3.4.2 MVC: structure for complex domains
MVC controllers suit domains with deep validation pipelines, rich routing conventions, and many actions sharing filters. Choose MVC when the domain warrants the ceremony.
3.4.3 Problem Details
For both paradigms, return RFC 9457 Problem Details for consistent, machine-readable error responses:
app.UseExceptionHandler(errorApp => {
errorApp.Run(async context => {
var problem = new ProblemDetails {
Status = 500,
Title = "An unexpected error occurred",
Detail = "Please contact support with the trace ID."
};
context.Response.ContentType = "application/problem+json";
await context.Response.WriteAsJsonAsync(problem);
});
});
3.5 Code smells → refactor
3.5.1 Smell: 1,500-line AddServices
Refactor: Split into feature modules with Scrutor scanning:
builder.Services.AddOrders();
builder.Services.AddPayments();
builder.Services.AddReporting();
3.5.2 Smell: Sync-over-async during startup
Symptom: .Result or .Wait() in constructors, blocking thread pool threads.

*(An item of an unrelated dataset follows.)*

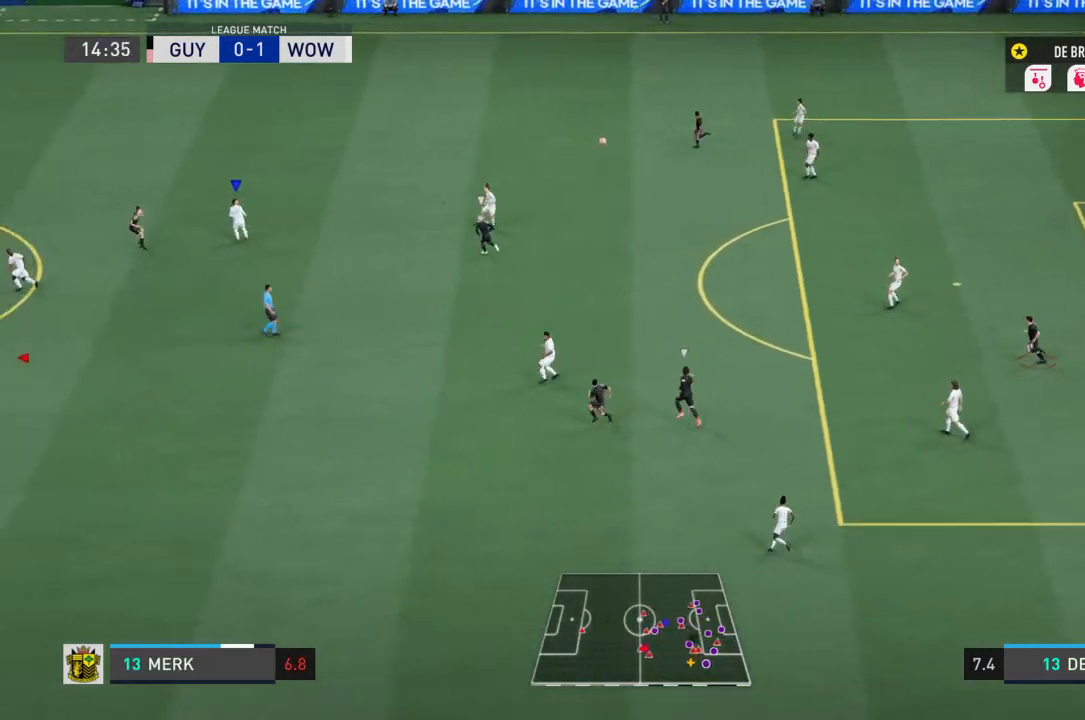
{"buttons": ["L1"], "left_stick": "center", "right_stick": "center", "events": [[434, "L1", "down"], [501, "left_stick", "center"]]}
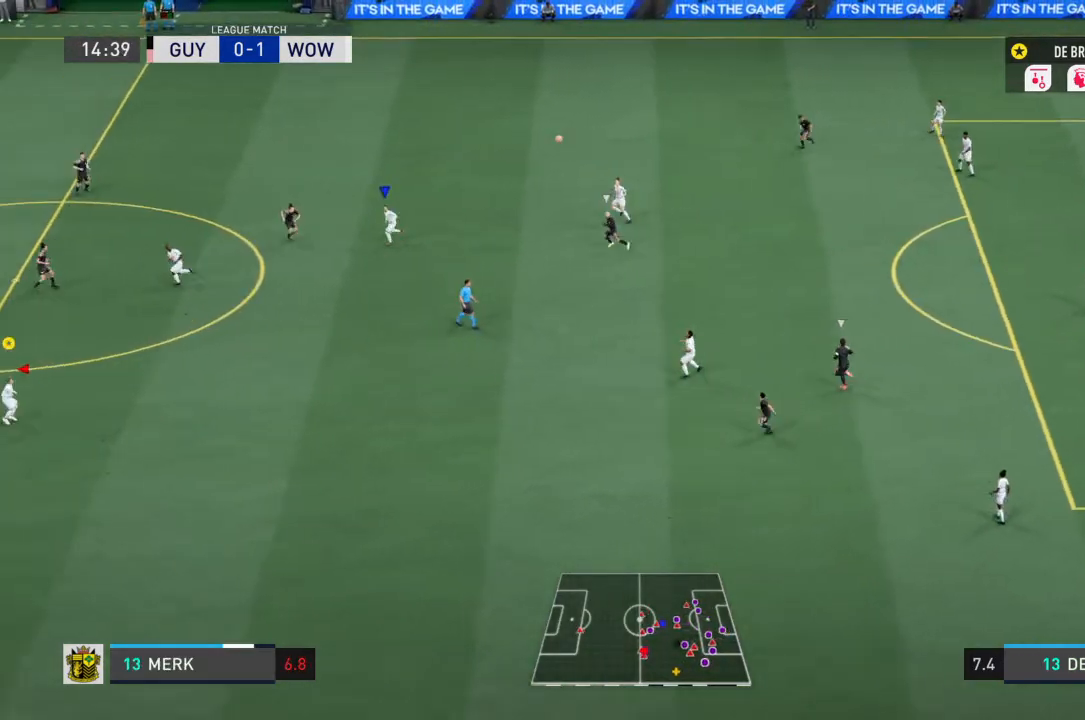
{"buttons": ["L1"], "left_stick": "center", "right_stick": "center", "events": []}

Refactor: Move initialization to an IHostedService or startup initializer.
4 Backpressure and streaming pipelines that don’t melt down
4.1 Why backpressure matters
Cloud-native services don’t fail because of slow code — they fail because they accept more work than they can handle. Without limits: memory spikes from unbounded queues, thread starvation, and latency outliers that kill tail performance.
// Dangerous: unbounded fire-and-forget
await foreach (var msg in consumer.ReadAllAsync(ct)) {
_ = ProcessAsync(msg);
}
A bounded channel fixes the problem.
4.2 Choosing primitives: Channels vs TPL Dataflow
4.2.1 System.Threading.Channels
High-performance producer/consumer pipelines with built-in backpressure:
var channel = Channel.CreateBounded<Job>(
new BoundedChannelOptions(100) { FullMode = BoundedChannelFullMode.Wait });
async Task Producer() {
while (await GetNextJobAsync() is { } job)
await channel.Writer.WriteAsync(job);
}
async Task Consumer() {
await foreach (var job in channel.Reader.ReadAllAsync())
await ProcessJobAsync(job);
}
When capacity (100) is reached, WriteAsync naturally applies backpressure.
4.2.2 TPL Dataflow
Higher-level blocks with built-in linking and buffering for multi-stage pipelines:
var block = new TransformBlock<Order, Payment>(
async order => await AuthorizePayment(order),
new ExecutionDataflowBlockOptions {
BoundedCapacity = 200,
MaxDegreeOfParallelism = 8
});
var publish = new ActionBlock<Payment>(p => PublishAsync(p));
block.LinkTo(publish, new DataflowLinkOptions { PropagateCompletion = true });
| Scenario | Recommended Primitive |
|---|---|
| Single-producer / single-consumer | System.Threading.Channels |
| Complex multi-stage pipelines | TPL Dataflow |
Channels are faster; Dataflow gives richer coordination.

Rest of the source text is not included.